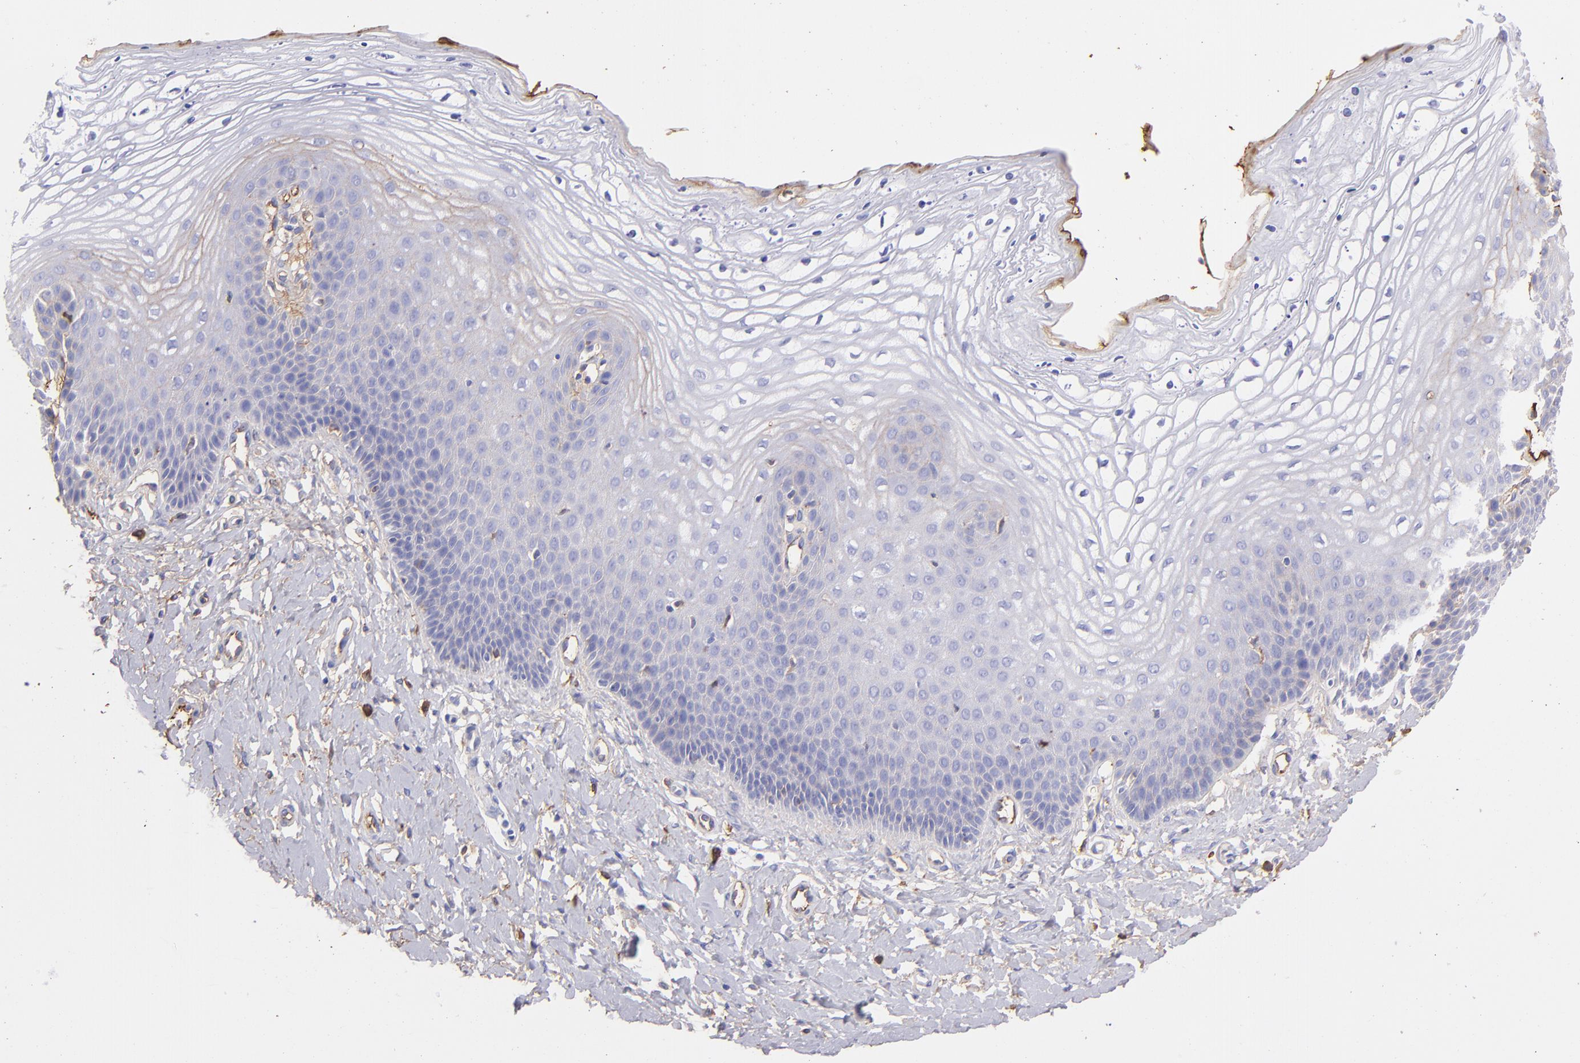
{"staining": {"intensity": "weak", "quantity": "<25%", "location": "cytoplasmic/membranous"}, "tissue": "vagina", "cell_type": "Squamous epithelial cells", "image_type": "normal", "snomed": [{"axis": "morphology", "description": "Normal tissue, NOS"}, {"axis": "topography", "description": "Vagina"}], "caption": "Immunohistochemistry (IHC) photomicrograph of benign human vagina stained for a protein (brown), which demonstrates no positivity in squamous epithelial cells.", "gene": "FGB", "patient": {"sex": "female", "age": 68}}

──────────────────────────────

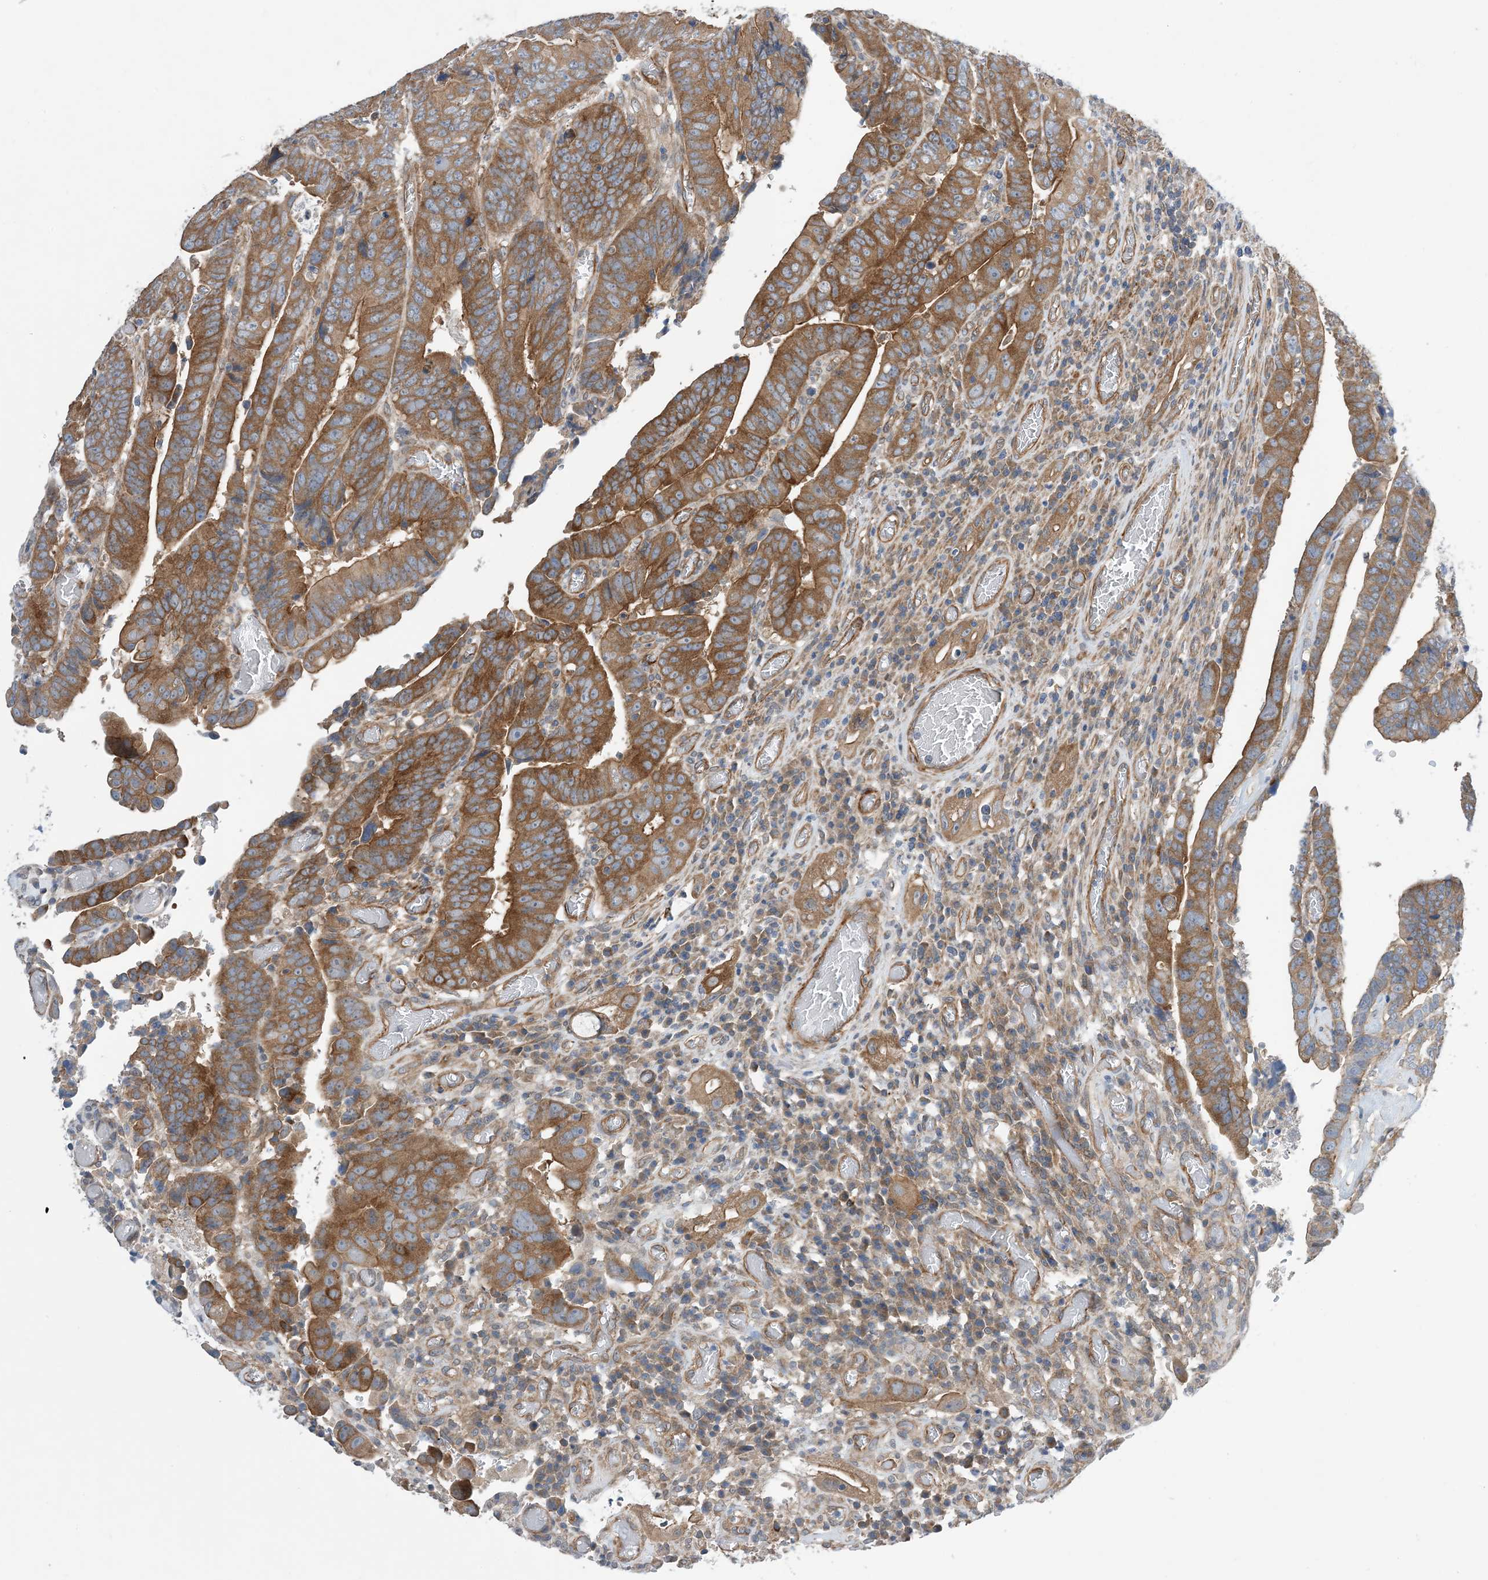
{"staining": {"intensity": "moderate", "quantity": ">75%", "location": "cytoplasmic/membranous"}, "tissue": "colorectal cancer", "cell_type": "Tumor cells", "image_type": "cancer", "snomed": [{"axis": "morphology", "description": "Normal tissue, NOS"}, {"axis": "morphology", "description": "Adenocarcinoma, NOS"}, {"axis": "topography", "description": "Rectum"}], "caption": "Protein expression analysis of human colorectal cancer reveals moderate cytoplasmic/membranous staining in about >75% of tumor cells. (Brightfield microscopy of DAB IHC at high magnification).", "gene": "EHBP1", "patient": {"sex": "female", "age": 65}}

──────────────────────────────

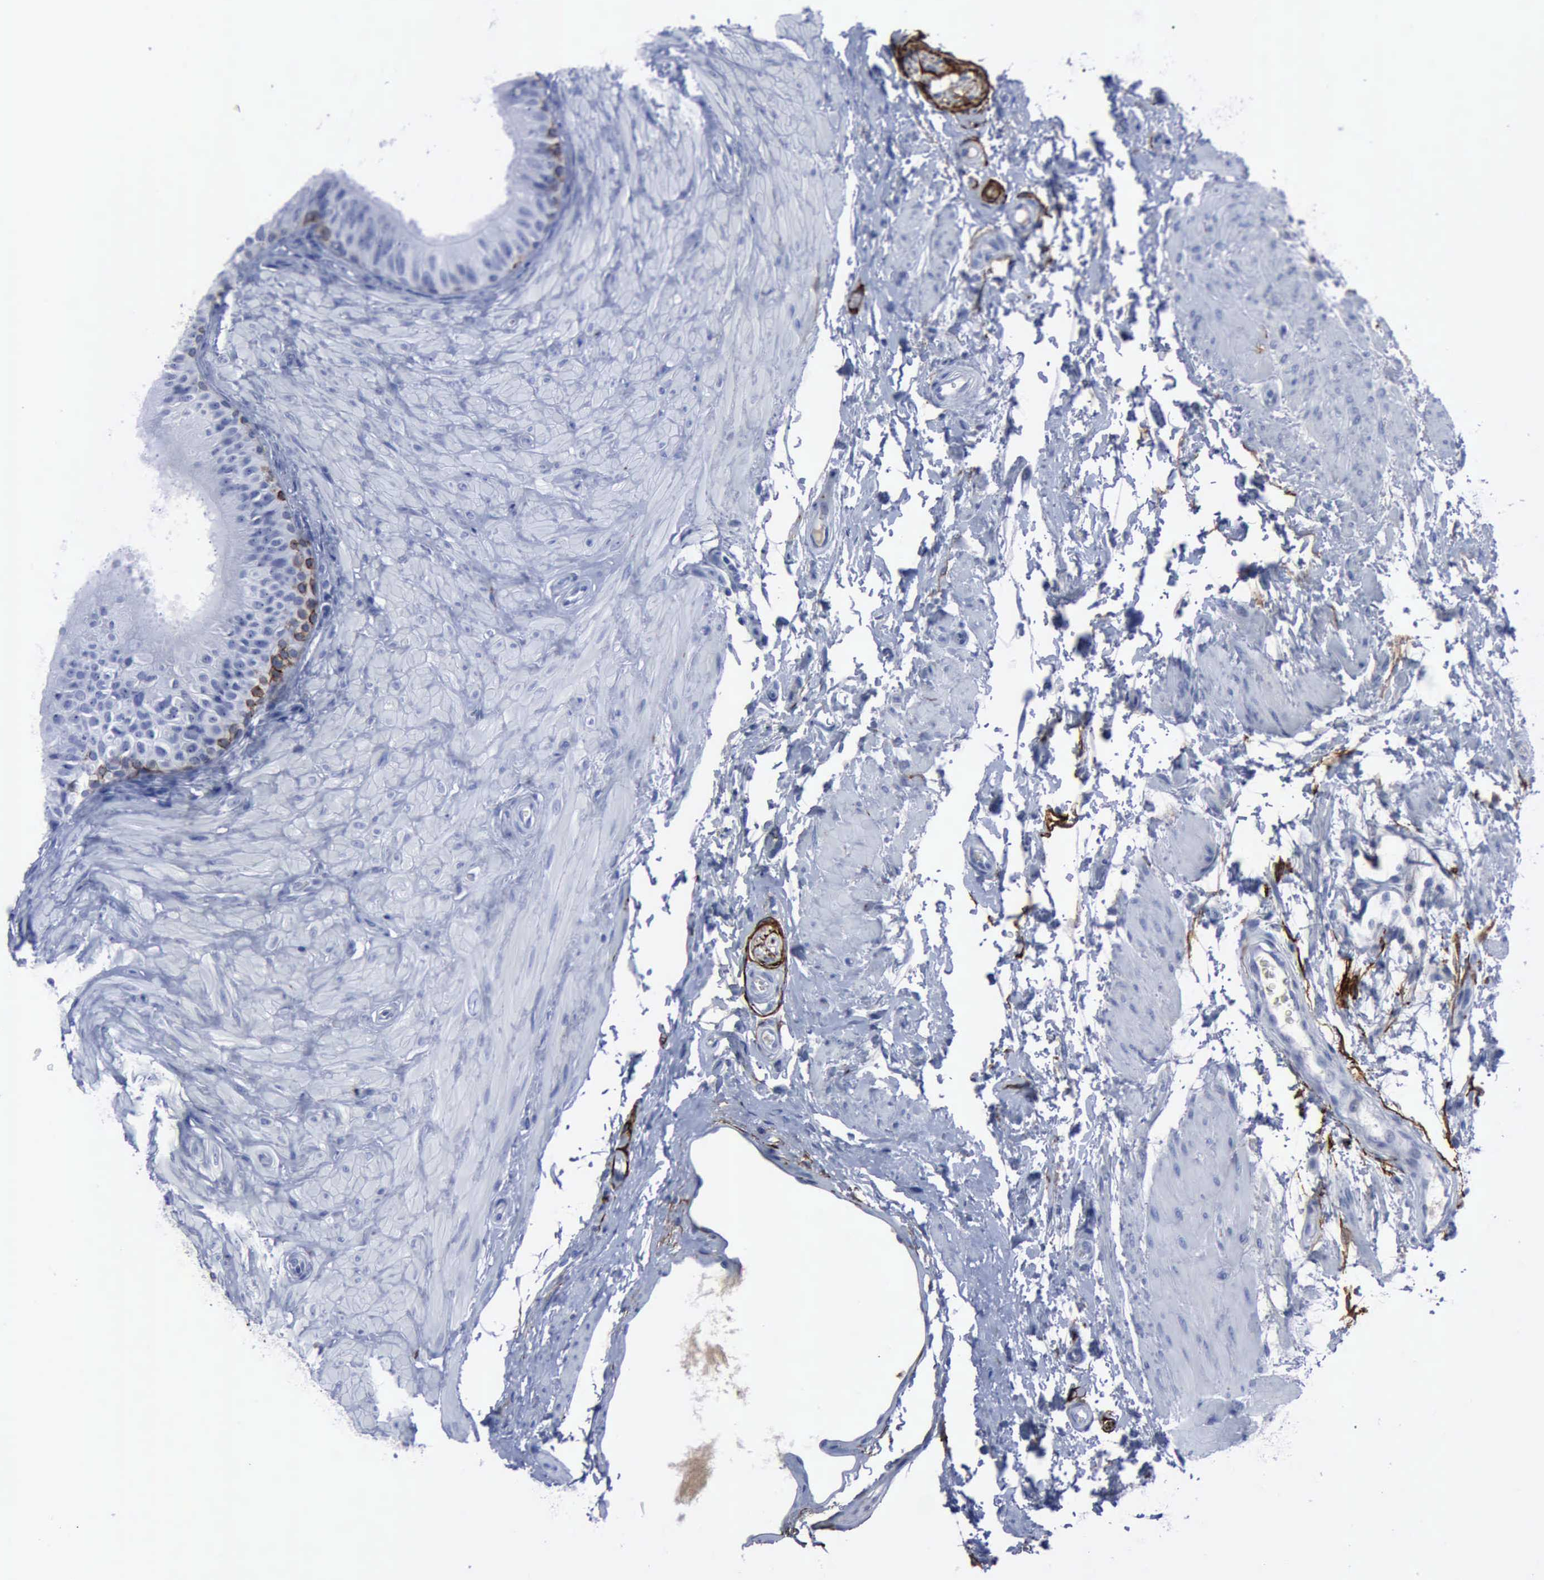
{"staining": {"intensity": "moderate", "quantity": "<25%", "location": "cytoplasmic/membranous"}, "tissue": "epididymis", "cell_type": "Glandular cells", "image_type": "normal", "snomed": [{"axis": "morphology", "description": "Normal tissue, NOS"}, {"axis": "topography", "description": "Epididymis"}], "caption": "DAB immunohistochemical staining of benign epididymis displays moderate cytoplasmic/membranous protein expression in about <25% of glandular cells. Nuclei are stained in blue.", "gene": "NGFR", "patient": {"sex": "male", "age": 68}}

──────────────────────────────

- _Exercise requirements_: Check every line of the data, and copy the ones that contain "benign".

- _Task output_:
{"staining": {"intensity": "weak", "quantity": "<25%", "location": "cytoplasmic/membranous"}, "tissue": "vagina", "cell_type": "Squamous epithelial cells", "image_type": "normal", "snomed": [{"axis": "morphology", "description": "Normal tissue, NOS"}, {"axis": "topography", "description": "Vagina"}], "caption": "Immunohistochemistry (IHC) photomicrograph of benign human vagina stained for a protein (brown), which demonstrates no positivity in squamous epithelial cells.", "gene": "FGB", "patient": {"sex": "female", "age": 68}}
{"staining": {"intensity": "moderate", "quantity": "<25%", "location": "cytoplasmic/membranous"}, "tissue": "epididymis", "cell_type": "Glandular cells", "image_type": "normal", "snomed": [{"axis": "morphology", "description": "Normal tissue, NOS"}, {"axis": "topography", "description": "Epididymis"}], "caption": "DAB immunohistochemical staining of benign epididymis displays moderate cytoplasmic/membranous protein expression in about <25% of glandular cells. Nuclei are stained in blue.", "gene": "NGFR", "patient": {"sex": "male", "age": 68}}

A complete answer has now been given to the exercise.